Inspired by the photoblog Humans of New York, Somya started Students of Umich during her freshman year at the LSA Residential College as a way to engage her two passions and address some of her feelings of trepidation about meeting new friends at a new school.

“I found storytelling as a way to get out of that and to get out of my comfort zone, pop my filter bubble a little bit.,” she says. She hopes the account, which she is planning to pass on to a younger classmate upon her graduation this spring, will help to encourage other students to venture outside of their own filter bubbles too.

Though Somya’s interest in social media interactions and love of reading privacy policies made her a natural fit for the School of Information, she says she hadn't truly considered the BSI program until she and her family attended a UMSI event at the North Quad complex during parents’ weekend. Somya ended up speaking to an enthusiastic professor about her blog.

“They were like, ‘this is exactly the kind of content that we’re looking for here!” Her interest was piqued, and she signed up for the SI 110 (Introduction to Information Studies) course. She was instantly hooked.

Now, she says, “I’m literally in love with my major … I like the applicability of it. We had a whole unit in one class about how to use social media for entrepreneurship in marginalized communities or in communities with lower socioeconomic status and lower resources … we're studying real things that apply to the heart of America; things that will be the most useful and most effective.”

Somya appreciates UMSI’s unique approach to combining a technical approach with a human one.

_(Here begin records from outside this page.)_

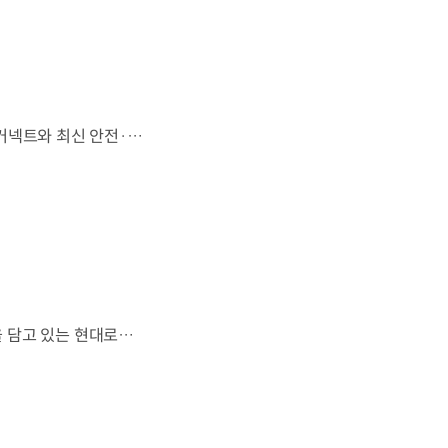
'아트 오브 스틸'로 완성한 정교한 디자인,모든 트림에 적용된 플레오스 커넥트와 최신 안전·편의 사양까지. 차급 이상의 가치를 담은디 올 뉴 아반떼가 계약을 시작했습니다. #현대자동차 #디올뉴아반떼 #아반떼 #플레오스커넥트 #GleoAI #준중형세단 #세단
열차와 방산 기술이 우주 산업과도 맞닿아 있다?항공 우주 분야에도 발을 담고 있는 현대로템 현대진행형 팟캐스트 EP.20에서 확인하세요.📻 #현대자동차그룹 #현대진행형 #모빌리티팟캐스트 #현대로템 #하늘길 #스카이모빌리티 #우주 #우주항공 #자율주행 #모빌리티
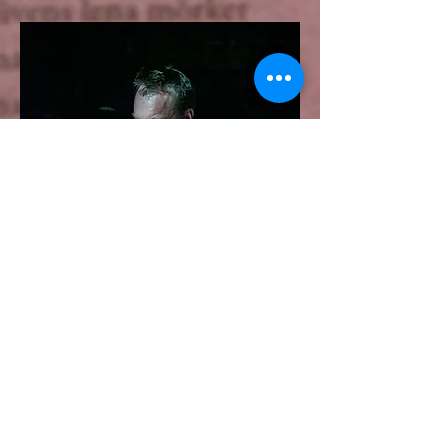
Kjell Nordeson Foto: Peter Gannushkin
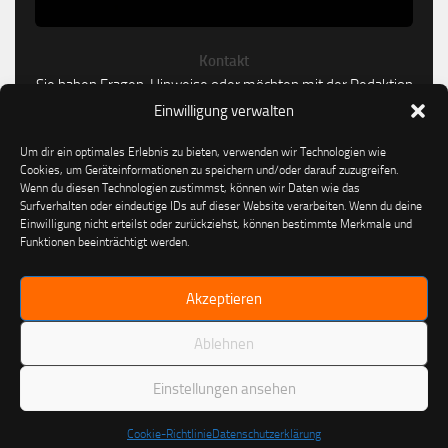
Kontakt
Sie haben Fragen, Hinweise oder möchten mit der Redaktion
in Kontakt treten?
Einwilligung verwalten
Um dir ein optimales Erlebnis zu bieten, verwenden wir Technologien wie
Kontakt aufnehmen
Cookies, um Geräteinformationen zu speichern und/oder darauf zuzugreifen.
Wenn du diesen Technologien zustimmst, können wir Daten wie das
Surfverhalten oder eindeutige IDs auf dieser Website verarbeiten. Wenn du deine
Einwilligung nicht erteilst oder zurückziehst, können bestimmte Merkmale und
Funktionen beeinträchtigt werden.
Akzeptieren
Ablehnen
CarPoint24.de © 2026. Alle Rechte vorbehalten.
Einstellungen ansehen
Cookie-Richtlinie
Datenschutzerklärung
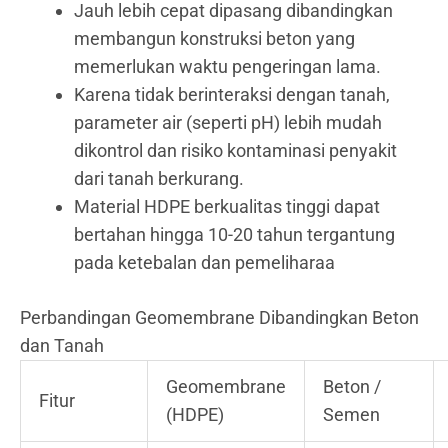
Jauh lebih cepat dipasang dibandingkan
membangun konstruksi beton yang
memerlukan waktu pengeringan lama.
Karena tidak berinteraksi dengan tanah,
parameter air (seperti pH) lebih mudah
dikontrol dan risiko kontaminasi penyakit
dari tanah berkurang.
Material HDPE berkualitas tinggi dapat
bertahan hingga 10-20 tahun tergantung
pada ketebalan dan pemeliharaa
Perbandingan Geomembrane Dibandingkan Beton
dan Tanah
Geomembrane
Beton /
Fitur
(HDPE)
Semen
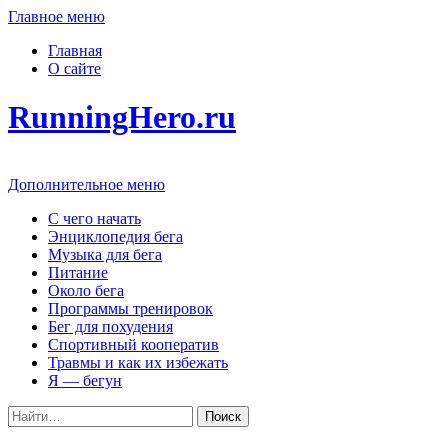
Главное меню
Главная
О сайте
RunningHero.ru
Дополнительное меню
С чего начать
Энциклопедия бега
Музыка для бега
Питание
Около бега
Программы тренировок
Бег для похудения
Спортивный кооператив
Травмы и как их избежать
Я — бегун
Поиск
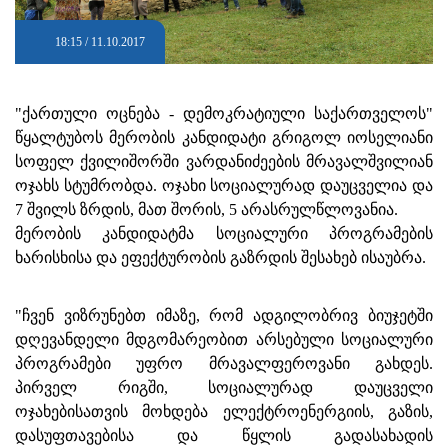
18:15 / 11.10.2017
"ქართული ოცნება - დემოკრატიული საქართველოს"
წყალტუბოს მერობის კანდიდატი გრიგოლ იოსელიანი
სოფელ ქვილიშორში ვარდანიძეების მრავალშვილიან
ოჯახს სტუმრობდა. ოჯახი სოციალურად დაუცველია და
7 შვილს ზრდის, მათ შორის, 5 არასრულწლოვანია.
მერობის კანდიდატმა სოციალური პროგრამების
ხარისხისა და ეფექტურობის გაზრდის შესახებ ისაუბრა.
"ჩვენ ვიზრუნებთ იმაზე, რომ ადგილობრივ ბიუჯეტში
დღევანდელი მდგომარეობით არსებული სოციალური
პროგრამები უფრო მრავალფეროვანი გახდეს.
პირველ რიგში, სოციალურად დაუცველი
ოჯახებისათვის მოხდება ელექტროენერგიის, გაზის,
დასუფთავებისა და წყლის გადასახადის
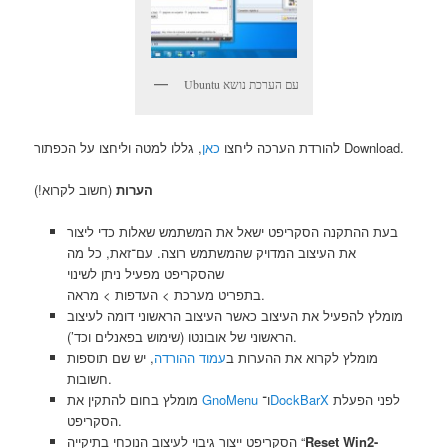
Ubuntu עם הערכת נושא
, גללו למטה וליחצו על הכפתור Download.
להורדת הערכה ליחצו
כאן
הערות
(חשוב לקרוא!)
בעת ההתקנה הסקריפט ישאל את המשתמש שאלות כדי ליצור
את העיצוב המדויק שהמשתמש רוצה. עם־זאת, כל מה
שהסקריפט מפעיל ניתן לשינוי
בתפריט מערכת > העדפות > מראה.
מומלץ להפעיל את העיצוב כאשר העיצוב הראשוני דומה לעיצוב
הראשוני של אובונטו (שימוש בפאנלים וכד’).
מומלץ לקרוא את ההערות ב
עמוד ההורדה
, יש שם תוספות
חשובות.
לפני הפעלת
DockBarX
ו־
GnoMenu
מומלץ בחום להתקין את
הסקריפט.
Reset Win2-
הסקריפט ייצור גיבוי לעיצוב הנוכחי בתיקייה “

“Not many schools are that interdisciplinary where you're building and looking at the consequences of what you're building,” she says.

Plus, “pretty much every faculty member has served at least a little bit as a role model to me.” Some of the research she’s done (available on her personal website) in classes includes a UX analysis of Twitter and a case study on information flow among Mumbai’s food delivery vendors.

When she isn’t interviewing her fellow students or doing photography for her blog, Somya is exercising with the Michigan Muscle Club, longboarding across campus or working on Hello University, a startup platform designed to connect students in China with students in the U.S. in order to break down barriers of culture and communication.

“Our goal is ‘boundless learning,’” Somya says.

Recently she has been prepping for her upcoming talk at TEDxUofM, the lesson of which she hopes will be “if you’re missing one piece of the story, you have a completely different perspective.” Along the way, she plans to connect her storytelling to the concepts of echo chambers, algorithms and filter bubbles.

“I wouldn’t have believed you if you had told me when I first started school that I would be a speaker for TEDx or start Students of Umich,” says Somya.

Her advice for all new or hopeful UMSI students: “You’ve made the right choice! Actually chase your passion. Don’t let surface level do it. This is your chance to find yourself.”